Bachelorette Milestone: The Villain is named. Is single-dad Ben the Tierra of this season? Perhaps. He rubs his competitors the wrong way, doesn’t care what they think about him because “he’s not here to make friends,” and during Des’ first date, whines that it’s hard to watch her drive away with another man. He also gets the second kiss of the season, the first man-to-man talk about his behavior towards his competitors, and the Group Date Rose, which does not win him any fans.
Second Date: Bryden, the veteran, gets the second one-on-one date with Des.
Biggest Red Flag: Brandon, who was rapping in a jockstrap and vest mere moments ago, spills his beans fully to Des: He doesn’t have any money, his dad left, his mom was a drug addict, he raised his family, skipping school to stay home with his baby sister. Des looks touched that he’s sharing all this with her. While it’s cool that Brandon owns his past, he may be less in need of a reality-show bride, and more in need of a good therapist.
Worst Impression of America: What must Juan-Pablo think of the United States?
Best Ad For California Tourism Ever (Including That One With Rob Lowe): Des takes Bryden, a Montana boy, on a tour of the California coastline including stops at the beach and an orange grove, before taking him to Ojai, a town Des describes as “small, cute and artsy” — just like her!
Getting to Know Bryden: Bryden opens up about a car accident that he was in when he was younger. Helpfully, he has some visual aids in his jacket pocket. It’s unclear whether he always has photos in his pocket or was prepped in advance for this conversation, but clearly that could never happen as this is a realit- television show. His openness gets him a rose.
Bachelorette Milestone: First hot-tub make out session! Des barks, “Kiss me already!” Bryden stammers, “Just go for it? Okay.”

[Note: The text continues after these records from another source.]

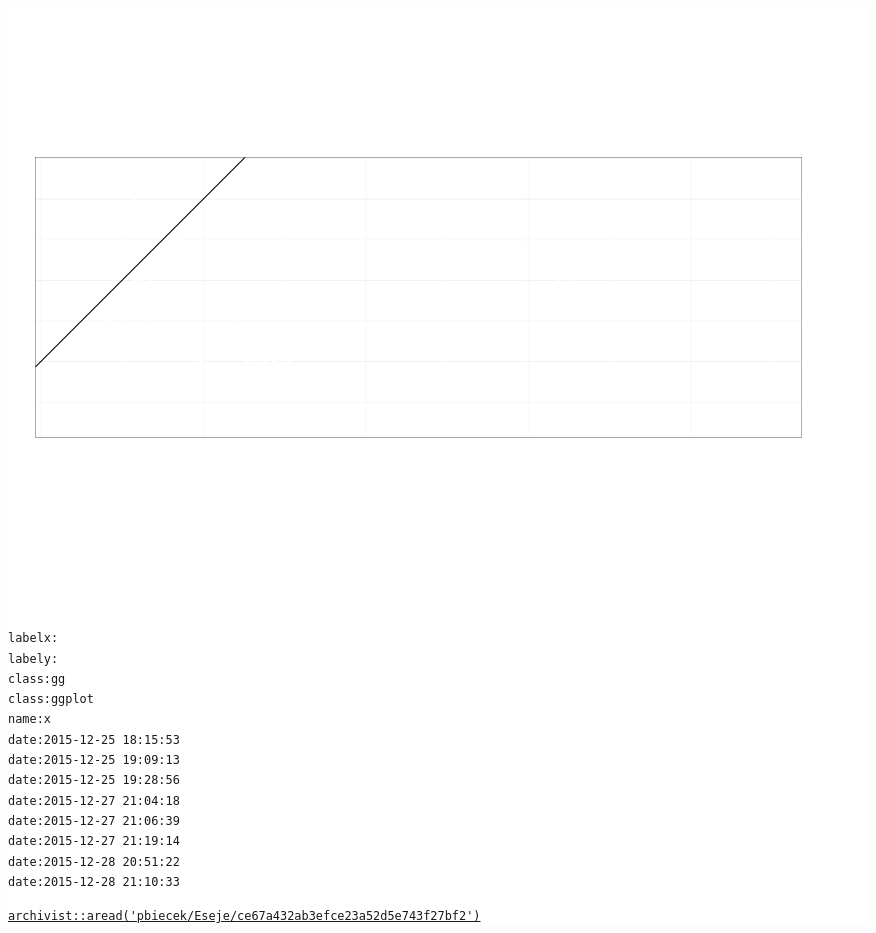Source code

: ![18e4d5cad6be58d58f028e2278bdbf70 miniature](https://raw.githubusercontent.com/pbiecek/Eseje/master/arepo/gallery/18e4d5cad6be58d58f028e2278bdbf70.png)
```{R} 
labelx:
labely:
class:gg
class:ggplot
name:x
date:2015-12-25 18:15:53
date:2015-12-25 19:09:13
date:2015-12-25 19:28:56
date:2015-12-27 21:04:18
date:2015-12-27 21:06:39
date:2015-12-27 21:19:14
date:2015-12-28 20:51:22
date:2015-12-28 21:10:33
``` 
[`archivist::aread('pbiecek/Eseje/ce67a432ab3efce23a52d5e743f27bf2')`](https://raw.githubusercontent.com/pbiecek/Eseje/master/gallery/ce67a432ab3efce23a52d5e743f27bf2.rda)

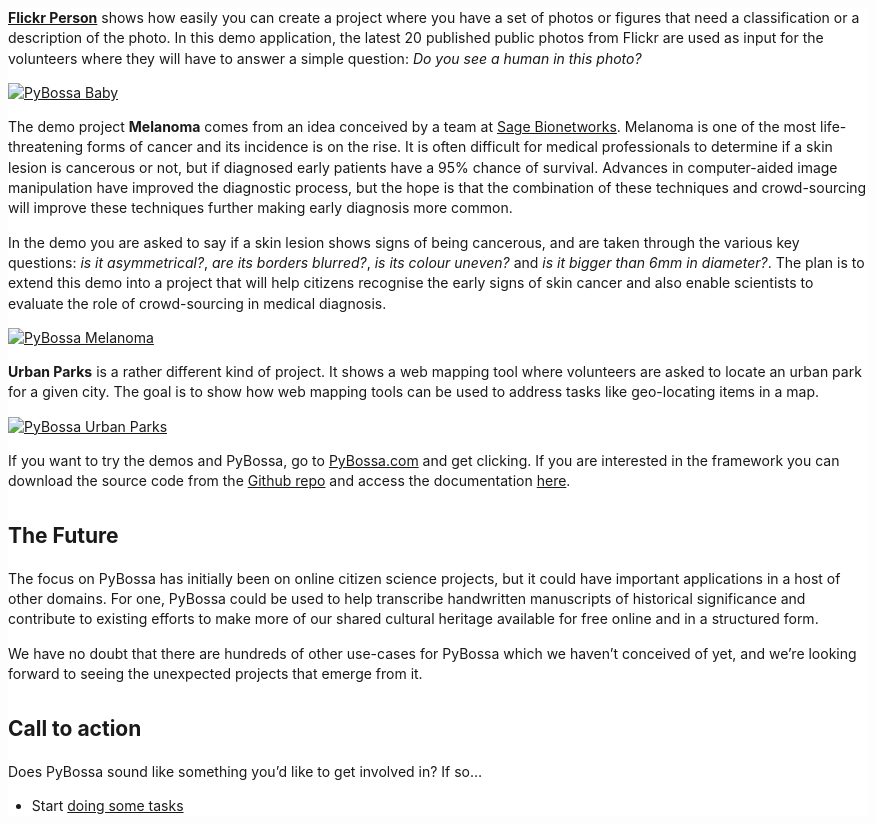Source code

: **[Flickr Person][19]** shows how easily you can create a project where you 
have a set of photos or figures that need a classification or a description 
of the photo. In this demo application, the latest 20 published public photos 
from Flickr are used as input for the volunteers where they will have to answer 
a simple question: _Do you see a human in this photo?_

[![PyBossa Baby][20]][17]

The demo project **Melanoma** comes from an idea conceived by a team at [Sage 
Bionetworks][21]. Melanoma is one of the most life-threatening forms of cancer 
and its incidence is on the rise. It is often difficult for medical professionals 
to determine if a skin lesion is cancerous or not, but if diagnosed early patients 
have a 95% chance of survival. Advances in computer-aided image manipulation 
have improved the diagnostic process, but the hope is that the combination 
of these techniques and crowd-sourcing will improve these techniques further 
making early diagnosis more common.

In the demo you are asked to say if a skin lesion shows signs of being cancerous, 
and are taken through the various key questions: _is it asymmetrical?_, _are 
its borders blurred?_, _is its colour uneven?_ and _is it bigger than 6mm in 
diameter?_. The plan is to extend this demo into a project that will help citizens 
recognise the early signs of skin cancer and also enable scientists to evaluate 
the role of crowd-sourcing in medical diagnosis.

[![PyBossa Melanoma][22]][18]

**Urban Parks** is a rather different kind of project. It shows a web mapping 
tool where volunteers are asked to locate an urban park for a given city. The 
goal is to show how web mapping tools can be used to address tasks like geo-locating 
items in a map.

[![PyBossa Urban Parks][23]][19]

If you want to try the demos and PyBossa, go to [PyBossa.com][24] and get clicking. 
If you are interested in the framework you can download the source code from 
the [Github repo][25] and access the documentation [here][15].

## The Future

The focus on PyBossa has initially been on online citizen science projects, 
but it could have important applications in a host of other domains. For one, 
PyBossa could be used to help transcribe handwritten manuscripts of historical 
significance and contribute to existing efforts to make more of our shared 
cultural heritage available for free online and in a structured form.

We have no doubt that there are hundreds of other use-cases for PyBossa which 
we haven’t conceived of yet, and we’re looking forward to seeing the unexpected 
projects that emerge from it.

## Call to action

Does PyBossa sound like something you’d like to get involved in? If so…

* Start [doing some tasks][26]


[1]: http://blog.okfn.org/category/featured/ (View all posts in Featured)
[2]: http://blog.okfn.org/category/featured-project/ (View all posts in Featured Project)
[3]: http://blog.okfn.org/category/okf-projects/ (View all posts in OKF Projects)
[4]: http://blog.okfn.org/category/our-work/ (View all posts in Our Work)
[5]: http://blog.okfn.org/category/okf-projects/pybossa/ (View all posts in PyBossa)
[6]: http://blog.okfn.org/category/technical/ (View all posts in Technical)
[7]: http://blog.okfn.org/category/working-groups/wg-open-data-in-science/ (View all posts in WG Open Data in Science)
[8]: http://blog.okfn.org/category/working-groups/ (View all posts in Working Groups)
[9]: http://farm8.staticflickr.com/7217/7350922480_e6f91865d7.jpg
[10]: http://pybossa.com/ (PyBossa Logo by okfn, on Flickr)
[11]: http://blog.okfn.org/2011/11/17/introducing-the-data-digitizer/
[12]: http://www.citizencyberscience.net/
[13]: http://www.freebmd.org.uk/
[14]: http://www.galaxyzoo.org/
[15]: http://docs.pybossa.com/en/latest/overview.html
[16]: http://docs.pybossa.com/en/latest/user/create-application.html
[17]: http://pybossa.com/app/flickrperson
[18]: http://pybossa.com/app/melanoma
[19]: http://pybossa.com/app/urbanpark
[20]: http://farm8.staticflickr.com/7075/7345641190_e20b4c244b.jpg
[21]: http://sagebase.org/info/index.php
[22]: http://farm8.staticflickr.com/7223/7160389541_10f22e40b4.jpg
[23]: http://farm8.staticflickr.com/7096/7160433969_ebe82f8ea4.jpg
[24]: http://pybossa.com
[25]: http://github.com/PyBossa
[26]: http://pybossa.com/app/
[27]: https://github.com/PyBossa/pybossa
[28]: http://lists.okfn.org/mailman/listinfo/okfn-labs
[29]: http://twitter.com/PyBossa
[30]: http://blog.okfn.org/2011/12/20/textus-an-open-source-platform-for-working-with-collections-of-texts-and-metadata/ (TEXTUS: an open source platform for working with collections of texts and metadata)
[31]: http://blog.okfn.org/2012/03/30/introducing-our-panton-fellows/ (Introducing our Panton Fellows!)
[32]: http://blog.okfn.org/2011/03/02/introducing-figshare-a-new-way-to-share-open-scientific-data/ (Introducing FigShare: a new way to share open scientific data)
[33]: http://blog.okfn.org/2012/06/05/from-xml-to-visualisations-iati/
[34]: http://blog.okfn.org/2012/06/12/talk-at-european-data-forum-open-data-where-weve-come-from-where-were-going/
[35]: http://allunix.ru/2012/06/12/%d0%b2-%d1%80%d0%b0%d0%bc%d0%ba%d0%b0%d1%85-%d0%bf%d1%80%d0%be%d0%b5%d0%ba%d1%82%d0%b0-pybossa-%d0%bf%d0%be%d0%b4%d0%b3%d0%be%d1%82%d0%be%d0%b2%d0%bb%d0%b5%d0%bd-%d0%be%d1
[36]: http://www.gravatar.com/avatar/0ee40f9e1964a8a2148babee2e792646?d=http://blog.okfn.org/wp-content/plugins/buddypress/bp-core/images/mystery-man.jpg&s=50 (Sam Leon)
[37]: http://okfn.org/members/samleon/ (Sam Leon)
[38]: http://flattr.com/thing/605365/Open-Knowledge-Foundation
[39]: http://okfn.org
[40]: http://okfn.org/wp-login.php?redirect_to=http%3A%2F%2Fokfn.org
[41]: http://okfn.org/register/
[42]: http://blog.okfn.org/
[43]: http://www.gravatar.com/avatar/176c4a7af84840c631bc0ac145422e7e?d=http://blog.okfn.org/wp-content/plugins/buddypress/bp-core/images/mystery-man.jpg&s=15 (admin)
[44]: http://okfn.org/members/admin/
[45]: http://www.gravatar.com/avatar/9a05859ce895e24f593846e0096993d6?d=http://blog.okfn.org/wp-content/plugins/buddypress/bp-core/images/mystery-man.jpg&s=15 (Rufus Pollock)
[46]: http://okfn.org/members/rgrp/
[47]: http://www.gravatar.com/avatar/03ee965e096697537c19c2c1ce8d72ca?d=http://blog.okfn.org/wp-content/plugins/buddypress/bp-core/images/mystery-man.jpg&s=15 (jwalsh)
[48]: http://okfn.org/members/jwalsh/
[49]: http://www.gravatar.com/avatar/2827a448159aa5803c49e2a0f4fe671b?d=http://blog.okfn.org/wp-content/plugins/buddypress/bp-core/images/mystery-man.jpg&s=15 (ianibbo)
[50]: http://okfn.org/members/ianibbo/
[51]: http://www.gravatar.com/avatar/377c62a82666e509ecf5069235199a39?d=http://blog.okfn.org/wp-content/plugins/buddypress/bp-core/images/mystery-man.jpg&s=15 (Jonathan Gray)
[52]: http://okfn.org/members/jwyg/
[53]: http://www.gravatar.com/avatar/89b2b0b9037ac48a367bda1f9115790b?d=http://blog.okfn.org/wp-content/plugins/buddypress/bp-core/images/mystery-man.jpg&s=15 (jordanhatcher)
[54]: http://okfn.org/members/jordanhatcher/
[55]: http://okfn.org/wp-content/uploads/avatars/44/52829a540481f03a7e70e6813c421571-bpthumb.jpg (Friedrich Lindenberg)
[56]: http://okfn.org/members/pudo/
[57]: http://www.gravatar.com/avatar/05089b8ca8084550569eb8aeb03a59ec?d=http://blog.okfn.org/wp-content/plugins/buddypress/bp-core/images/mystery-man.jpg&s=15 (Daniel Dietrich)
[58]: http://okfn.org/members/ddie/
[59]: http://okfn.org/wp-content/uploads/avatars/65/889a55f3e69ec54507bc38cbf3e07794-bpthumb.jpg (Stefano Costa)
[60]: http://okfn.org/members/steko/
[61]: http://okfn.org/wp-content/uploads/avatars/73/49b1f3557209963fe7abf1edf92a1ad6-bpthumb.jpg (James Gardner)
[62]: http://okfn.org/members/thejimmyg/
[63]: http://www.gravatar.com/avatar/f6e828b9bf4e9762a3e28166e655c1de?d=http://blog.okfn.org/wp-content/plugins/buddypress/bp-core/images/mystery-man.jpg&s=15 (beckyhogge)
[64]: http://okfn.org/members/beckyhogge/
[65]: http://www.gravatar.com/avatar/385f073a12b016d1a85c0fda88ce82d5?d=http://blog.okfn.org/wp-content/plugins/buddypress/bp-core/images/mystery-man.jpg&s=15 (Francis Irving)
[66]: http://okfn.org/members/francis/
[67]: http://www.gravatar.com/avatar/32196c8ef3d8bff7131e15828c86ca83?d=http://blog.okfn.org/wp-content/plugins/buddypress/bp-core/images/mystery-man.jpg&s=15 (davidjones)
[68]: http://okfn.org/members/davidjones/
[69]: http://www.gravatar.com/avatar/bb8324edf7e7f982ecc699b5f09336d0?d=http://blog.okfn.org/wp-content/plugins/buddypress/bp-core/images/mystery-man.jpg&s=15 (lisa)
[70]: http://okfn.org/members/lisa/
[71]: http://www.gravatar.com/avatar/d8ff0f77356b947348155aacc31c4d08?d=http://blog.okfn.org/wp-content/plugins/buddypress/bp-core/images/mystery-man.jpg&s=15 (mhholloway)
[72]: http://okfn.org/members/mhholloway/
[73]: http://www.gravatar.com/avatar/7c353f16ba276ac8885bea2a574702c2?d=http://blog.okfn.org/wp-content/plugins/buddypress/bp-core/images/mystery-man.jpg&s=15 (oovrebo)
[74]: http://okfn.org/members/oovrebo/
[75]: http://www.gravatar.com/avatar/c07d4cf37ab8a89c6528f0bcfaddb891?d=http://blog.okfn.org/wp-content/plugins/buddypress/bp-core/images/mystery-man.jpg&s=15 (saul)
[76]: http://okfn.org/members/saul/
[77]: http://www.gravatar.com/avatar/fe8fcfd3035076aff908b296cecd7472?d=http://blog.okfn.org/wp-content/plugins/buddypress/bp-core/images/mystery-man.jpg&s=15 (Sara Wingate Gray)
[78]: http://okfn.org/members/sarawingategray/
[79]: http://www.gravatar.com/avatar/b99daa9f050dfdcdc8f207aa3d0ea511?d=http://blog.okfn.org/wp-content/plugins/buddypress/bp-core/images/mystery-man.jpg&s=15 (timcowlishaw)
[80]: http://okfn.org/members/timcowlishaw/
[81]: http://www.gravatar.com/avatar/b8879a205ee0c96741f97cd4d76297bf?d=http://blog.okfn.org/wp-content/plugins/buddypress/bp-core/images/mystery-man.jpg&s=15 (countculture)
[82]: http://okfn.org/members/countculture/
[83]: http://www.gravatar.com/avatar/6587635b47e02ea0c7a6dd39da2bd3ac?d=http://blog.okfn.org/wp-content/plugins/buddypress/bp-core/images/mystery-man.jpg&s=15 (kathryncorrick)
[84]: http://okfn.org/members/kathryncorrick/
[85]: http://okfn.org/wp-content/uploads/avatars/130/9bc51d743697c327ecc31d3842824498-bpthumb.jpg (Guo)
[86]: http://okfn.org/members/guoxu/
[87]: http://okfn.org/wp-content/uploads/avatars/133/166ffe91d739194ac501aaef86ea7930-bpthumb.jpg (Jason Kitcat)
[88]: http://okfn.org/members/jasonkitcat/
[89]: http://www.gravatar.com/avatar/f71df1a4284fc9840e3811085bedec91?d=http://blog.okfn.org/wp-content/plugins/buddypress/bp-core/images/mystery-man.jpg&s=15 (Adrian Pohl)
[90]: http://okfn.org/members/acka47/
[91]: http://www.gravatar.com/avatar/e6c4b827bd58fb96e506d932ef95d02b?d=http://blog.okfn.org/wp-content/plugins/buddypress/bp-core/images/mystery-man.jpg&s=15 (Mark MacGillivray)
[92]: http://okfn.org/members/markmacgillivray/
[93]: http://www.gravatar.com/avatar/abbd9f90565ce9ae4d065d93a81d8c03?d=http://blog.okfn.org/wp-content/plugins/buddypress/bp-core/images/mystery-man.jpg&s=15 (psychemedia)
[94]: http://okfn.org/members/psychemedia/
[95]: http://okfn.org/wp-content/uploads/avatars/157/c480925cd1be3f1154c04108e60ddcdc-bpthumb.jpg (Nils Toedtmann)
[96]: http://okfn.org/members/nilstoedtmann/
[97]: http://www.gravatar.com/avatar/d6ce86ffc1ad91c2d7b79c4a670c3874?d=http://blog.okfn.org/wp-content/plugins/buddypress/bp-core/images/mystery-man.jpg&s=15 (Stefan Wehrmeyer)
[98]: http://okfn.org/members/stefanw/
[99]: http://www.gravatar.com/avatar/93c81d9ef0d0128ae888e84488604d24?d=http://blog.okfn.org/wp-content/plugins/buddypress/bp-core/images/mystery-man.jpg&s=15 (Theodora Middleton)
[100]: http://okfn.org/members/theodora/
[101]: http://www.gravatar.com/avatar/48c680a1435659586d2b5fa88978bf2f?d=http://blog.okfn.org/wp-content/plugins/buddypress/bp-core/images/mystery-man.jpg&s=15 (Lucy Chambers)
[102]: http://okfn.org/members/lucychambers/
[103]: http://okfn.org/wp-content/uploads/avatars/317/8005f55e3b36a3d68a889f526ea8dae9-bpthumb.jpg (James Harriman-Smith)
[104]: http://okfn.org/members/jameshs/
[105]: http://www.gravatar.com/avatar/44ddb1721edfca90f4850de991a551b6?d=http://blog.okfn.org/wp-content/plugins/buddypress/bp-core/images/mystery-man.jpg&s=15 (Hauke Gierow)
[106]: http://okfn.org/members/hgierow/
[107]: http://okfn.org/wp-content/uploads/avatars/387/8148adbef511b79ef54eb0c14ee2e441-bpthumb.jpg (wwaites)
[108]: http://okfn.org/members/wwaites/
[109]: http://okfn.org/wp-content/uploads/avatars/388/5fbd638e3e4144b79c87376307f25db2-bpthumb.jpg (Kat Braybrooke)
[110]: http://okfn.org/members/katbraybrooke/
[111]: http://okfn.org/wp-content/uploads/avatars/411/4d28444a63771068b6454d671b4dda39-bpthumb.jpg (Ross Mounce)
[112]: http://okfn.org/members/rmounce/
[113]: http://www.gravatar.com/avatar/5fd95c5f0c5b17df29d63d9c842f4a21?d=http://blog.okfn.org/wp-content/plugins/buddypress/bp-core/images/mystery-man.jpg&s=15 (trio3o)
[114]: http://okfn.org/members/trio3o/
[115]: http://okfn.org/wp-content/uploads/avatars/492/b7c0a9bae5e9b66f1220a49f271d33a3-bpthumb.jpg (Mark Brough)
[116]: http://okfn.org/members/markbrough/
[117]: http://www.gravatar.com/avatar/208a877911b10a56c2548783185ccac9?d=http://blog.okfn.org/wp-content/plugins/buddypress/bp-core/images/mystery-man.jpg&s=15 (Robert Harm)
[118]: http://okfn.org/members/robertharm/
[119]: http://www.gravatar.com/avatar/540a0e2c2386517f5c464bc214681828?d=http://blog.okfn.org/wp-content/plugins/buddypress/bp-core/images/mystery-man.jpg&s=15 (Velichka Dimitrova)
[120]: http://okfn.org/members/vndimitrova/
[121]: http://www.gravatar.com/avatar/03d7345ecd2b37c76798693f9d635c06?d=http://blog.okfn.org/wp-content/plugins/buddypress/bp-core/images/mystery-man.jpg&s=15 (Laura Newman)
[122]: http://okfn.org/members/lauranewman/
[123]: http://www.gravatar.com/avatar/1c06fe54f63fed215caa07bd841969af?d=http://blog.okfn.org/wp-content/plugins/buddypress/bp-core/images/mystery-man.jpg&s=15 (Naomi Lillie)
[124]: http://okfn.org/members/naomilillie/
[125]: http://www.gravatar.com/avatar/52bbb9ebac4ee33c1a3c4a0479197317?d=http://blog.okfn.org/wp-content/plugins/buddypress/bp-core/images/mystery-man.jpg&s=15 (Joris Pekel)
[126]: http://okfn.org/members/jpekel/
[127]: http://www.gravatar.com/avatar/e60970252f5a9e59c393b0f2c8b4a338?d=http://blog.okfn.org/wp-content/plugins/buddypress/bp-core/images/mystery-man.jpg&s=15 (Antoine Isaac)
[128]: http://okfn.org/members/aisaac/
[129]: http://okfn.org/wp-content/uploads/avatars/1519/590806dfce48928ddb09000c76455629-bpthumb.jpg (Pierre-Yves Vandenbussche)
[130]: http://okfn.org/members/pyvandenbussche/
[131]: http://www.gravatar.com/avatar/f5923d49fc13c85bf91c59f7573a9ee6?d=http://blog.okfn.org/wp-content/plugins/buddypress/bp-core/images/mystery-man.jpg&s=15 (Sophie Kershaw)
[132]: http://okfn.org/members/sophiekershaw/
[133]: http://www.gravatar.com/avatar/cbb0b90a93e3f5033cf8034dc40a9cd9?d=http://blog.okfn.org/wp-content/plugins/buddypress/bp-core/images/mystery-man.jpg&s=15 (Chris Taggart)
[134]: http://okfn.org/members/christaggart/
[135]: http://www.gravatar.com/avatar/7d8d944e5711e98d74fd698facac9be9?d=http://blog.okfn.org/wp-content/plugins/buddypress/bp-core/images/mystery-man.jpg&s=15 (Jen Lowe)
[136]: http://okfn.org/members/jenlowe/
[137]: http://www.gravatar.com/avatar/5ef35272bb2d315f8d5f1cbdac3cf6e9?d=http://blog.okfn.org/wp-content/plugins/buddypress/bp-core/images/mystery-man.jpg&s=15 (Jonne Catshoek)
[138]: http://okfn.org/members/jonnecatshoek/
[139]: #
[140]: http://okfn.org/members/?random-member
[141]: http://okfn.org/groups/?random-group
[142]: http://okfn.org/blogs/?random-blog
[143]: http://blog.okfn.org/wp-login.php?action=register
[144]: http://blog.okfn.org/wp-login.php
[145]: http://blog.okfn.org/feed/ (Syndicate this site using RSS 2.0)
[146]: http://blog.okfn.org/comments/feed/ (The latest comments to all posts in RSS)
[147]: http://wordpress.org/ (Powered by WordPress, state-of-the-art semantic personal publishing platform.)
[148]: http://creativecommons.org/licenses/by/3.0/
[149]: http://i.creativecommons.org/l/by/3.0/88x31.png
[150]: http://blog.okfn.org/2012/06/08/introducing-pybossa-the-open-source-micro-tasking-platform/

The Cocktail Party: After hanging out with most of the men, Des is hopeful about her future as a reality-show bride. During the cocktail party, Michael, a federal prosecutor, feels it is incredibly important to tell Des that he has Type-1 diabetes. He manages to sound even more breathless than Brandon talking about his addicted absentee mother. Ben, who already has a rose, cut in on the convo, ensuring him the hatred of all the other contestants.
The Airing Of Grievances: As Ben canoodles with Des, the men have a bitch session about how selfish Ben is and how much they hate him. Michael, who didn’t appreciate having his Very Dramatic Unveiling of Diabetes Diagnosis getting cut short, goes to have a talk with Ben, bringing along some other guys including Mikey, the wide-necked plumbing consultant. Ben assures them that he is really here for Des, but Michael doesn’t buy it and says that Ben not only doesn’t get it, but declares, “it’s a dangerous sort of not-getting-it” (relax, counselor, this isn’t A Few Good Men) and insists that Ben is setting a bad example for his son. Ouch!
The Rose Ceremony: Des tells the men, “So many of you are husband material, which makes this even more difficult for me.” A bunch of men we haven’t seen before get roses first: James, Casey, Dan, Brad, Chris, Brian (who looks like the villain in an 80s movie), and Drew get roses, as do Zak and Zak, Mikey, Michael and his diabetes, and Juan Pablo gets his rose request en espanol. The final rose goes to Brandon who looks like he might pass out if he is abandoned by the love of his life (even if he’s only known her for two days).
The Rejects: Will, the only African-American on the show, is sent packing after getting friend-zoned; and Robert, the sign spinning ad exec. Nick M. is going home due to a poorly-fitting suit (guessing!). Meanwhile, Des makes everyone else toast to “the right reasons.” And their future rap royalties.